Intervention de Isabelle Pasquet

Réunion du 25 janvier 2011 à 22h10
Assistance médicalisée pour mourir — Article 1er

Photo de Isabelle PasquetIsabelle Pasquet :

Monsieur le président, messieurs les ministres, mes chers collègues, naturellement, pour avoir été cosignataire de la proposition de loi présentée par mon ami Guy Fischer, je souscris à l’idée qu’il faille une évolution législative reconnaissant le droit, je dirais même la liberté pour celles et ceux qui le souhaitent de bénéficier d’une assistance médicalisée pour mourir.

Il s’agit bien là d’une évolution – j’insiste sur ce terme –, puisque cette proposition de loi s’inscrit dans la continuité de la loi de 2002 relative aux droits de malades et à la qualité du système de santé, et de la loi de 2005, dite loi Leonetti, qui a permis aux patients, du moins en théorie, d’accéder à des thérapeutiques destinées à alléger leurs souffrances physiques.

Les soins palliatifs, puisque c’est de cela qu’il s’agit, sont effectivement très efficaces contre la douleur physique, mais totalement inefficaces quant aux souffrances psychiques. Certains voudraient les circonscrire et les limiter à une souffrance de réaction issue du regard des autres.
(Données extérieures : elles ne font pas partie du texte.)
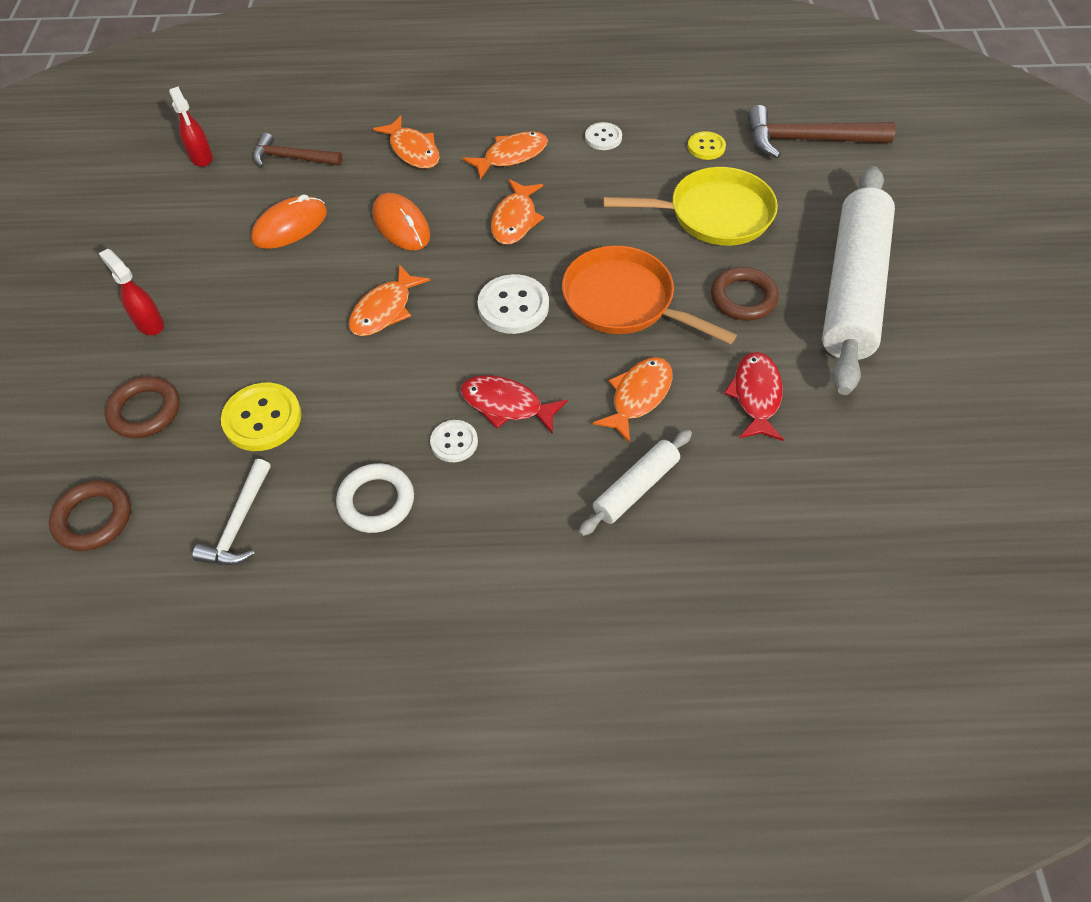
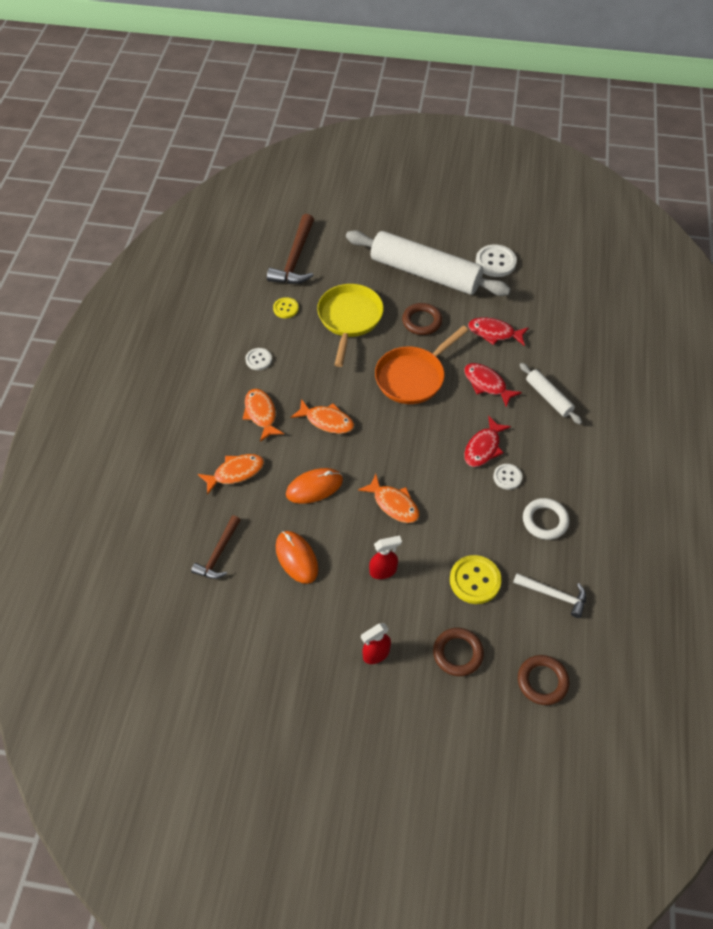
camera: 80 degrees left, 0 degrees up
(201, 157) = (196, 621): red spray bottle -> red spray bottle (383, 571)
(513, 306) = (405, 433): white button -> white button (495, 262)
(638, 396) = (487, 384): orange fish -> red fish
Si cela peut exister, notamment dans la situation de dépendance qui donne au malade le sentiment d’être une charge pour les autres, une conception si réductrice vise en réalité à écarter l’assistance médicalisée à mourir, comme si la seule solution résidait dans un changement de comportement des proches du patient, dans une meilleure acceptation de la mort.

Les choses sont évidemment bien plus complexes, et je suis convaincue qu’il ne faut pas minorer le sentiment de celles et de ceux qui, en fin de vie ou se trouvant dans un état pathologique très lourd et irréversible, ont tout simplement perdu ce qui est essentiel à tout malade : l’espoir.

Le malade va ainsi devoir progressivement passer, comme le souligne à raison Anne Cazier, psychologue au CHU de Rouen, « par le déni, la dénégation, la colère et la frustration, la dépression et la résignation ». Anne Cazier précise également que le malade devra faire une série de deuils successifs : « Le premier deuil à faire est celui de la vie d’avant, celle du bien portant, celle de l’individu actif professionnellement » et enfin le deuil de tout espoir, autrement dit faire, vivant, le deuil de sa vie. Ce deuil, chacun le comprendra, peut s’accompagner d’une accumulation d’angoisses : celle de la souffrance, de la diminution psychique et physique et, naturellement, celle de sa propre mort.

Les soins palliatifs sont alors inefficaces. Je voudrais d’ailleurs citer une déclaration du docteur Danièle Lecomte, que je partage entièrement et qui a contribué à me convaincre : « Il y a peut-être une confusion entre douleur et souffrance. La douleur est effectivement le plus souvent maîtrisable. Mais on ne peut pas réduire le vécu douloureux de la personne en fin de vie à une composante physique accessible aux médicaments. La question est plus complexe. C’est celle de la souffrance, qui inclut des dimensions psychiques, émotionnelles, existentielles. La souffrance, on peut l’écouter, l’accompagner, mais on ne peut pas véritablement la traiter ».

Dès lors, comment pourrions-nous raisonnablement refuser à des personnes atteintes de souffrances importantes et que rien ne peut réduire le droit d’arrêter de les endurer ? Comment pourrions-nous décider de refuser ce que l’autre nous demande, au motif que nous serions nous-mêmes opposés à un tel acte ? Au nom de quoi devrions-nous, sur des fondements moraux, continuer à imposer des souffrances à des femmes et à des hommes qui, en raison de leur état de santé, en ont déjà trop supporté ?

Rien ne le justifie. C’est pourquoi je voterai cet article, ainsi que la présente proposition de loi.